Because there’s a conspiracy between Apple Music and the industry to change the game, to get everybody to pay for a subscription by putting hit content behind a paywall.
In his letter, Lefsetz explains how the music industry eventually embraced streaming and how the services had been “fan-friendly” until the recent move toward penning exclusive release deals with artists. Leftsetz goes on to criticize the amount of press buzz created by these exclusive deals, which push out other acts that might be more worthy of recognition, and how the industry still needs a “free tier” where “casual fans can experience new music” rather than “overpaying” for the experience. [via Macrumors]

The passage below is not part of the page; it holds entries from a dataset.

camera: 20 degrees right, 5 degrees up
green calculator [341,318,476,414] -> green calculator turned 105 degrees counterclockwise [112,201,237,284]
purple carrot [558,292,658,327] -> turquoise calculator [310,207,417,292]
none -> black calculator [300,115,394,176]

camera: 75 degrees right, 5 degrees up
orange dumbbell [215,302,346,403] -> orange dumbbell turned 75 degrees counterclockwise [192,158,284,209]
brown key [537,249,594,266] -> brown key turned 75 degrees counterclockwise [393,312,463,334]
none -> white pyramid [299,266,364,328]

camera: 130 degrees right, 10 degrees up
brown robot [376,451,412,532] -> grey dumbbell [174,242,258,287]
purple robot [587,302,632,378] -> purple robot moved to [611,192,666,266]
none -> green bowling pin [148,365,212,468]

While Siri is the usual public focus of Apple’s artificial intelligence endeavors, a new Backchannel story points out that much of the behavior iPhone users notice in their device is also powered by the company’s increasing push to improve its AI. When the iPhone guesses which apps you’ll want to use next when you swipe your screen, that’s Apple’s AI at work, but the device also lashes together pieces of information from several places to provide a more complete picture. Machine learning helps Apple devices do everything from extending battery life between charges to identifying a caller who isn’t in its contact list by referencing emails. It’s also responsible for the iPad Pro knowing the difference between the Apple Pencil’s touch and the palm being dragged alongside it while a user is drawing, accepting the Pencil’s input while rejecting the palm’s. “If this doesn’t work rock solid, this is not a good piece of paper for me to write on anymore — and Pencil is not a good product,” said senior vice president of software engineering Craig Federighi. “If you love your Pencil, thank machine learning.”

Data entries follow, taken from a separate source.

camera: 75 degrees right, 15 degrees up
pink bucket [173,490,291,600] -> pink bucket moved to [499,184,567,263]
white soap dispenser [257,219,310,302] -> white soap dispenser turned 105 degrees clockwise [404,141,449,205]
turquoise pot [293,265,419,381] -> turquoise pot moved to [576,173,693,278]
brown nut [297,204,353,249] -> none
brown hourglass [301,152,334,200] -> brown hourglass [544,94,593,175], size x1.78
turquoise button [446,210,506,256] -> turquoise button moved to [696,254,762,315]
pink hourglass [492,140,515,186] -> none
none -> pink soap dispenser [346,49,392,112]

Apple Music’s entry into the streaming music business has major labels asking Spotify for a larger share of its revenue, Music Business Worldwide reports. Spotify’s contracts with Universal, Warner and Sony have all expired, and while the labels want Spotify to up their revenue share from 55 percent to something closer to the 58 percent Apple currently pays, Spotify is trying to push what it pays even further down. Spotify is getting by on rolling month-to-month licensing agreements for the time being, but its decision to begin offering a carbon copy of Apple Music’s family plan with no long-term licensing agreements in place has rubbed labels the wrong way.
A new report from iFixit highlights a design defect in the iPhone 6 and iPhone 6 Plus that the company believes is affecting thousands of units. Referring to the problem as “Touch Disease,” iFixit describes a scenario where flickering gray lines appear at the top of the iPhone screen and touch functionality becomes glitchy or unresponsive. Apple Stores have generally refused to recognize the problem as an issue — particularly as many of the affected iPhones are now out of warranty — leaving many customers stuck with no choice but to purchase a new iPhone or pay for costly repairs. Notably, however, iFixit’s investigation claims that the problem is not even a function of the iPhone display, but is actually caused by two touchscreen controller chips located on the logic board.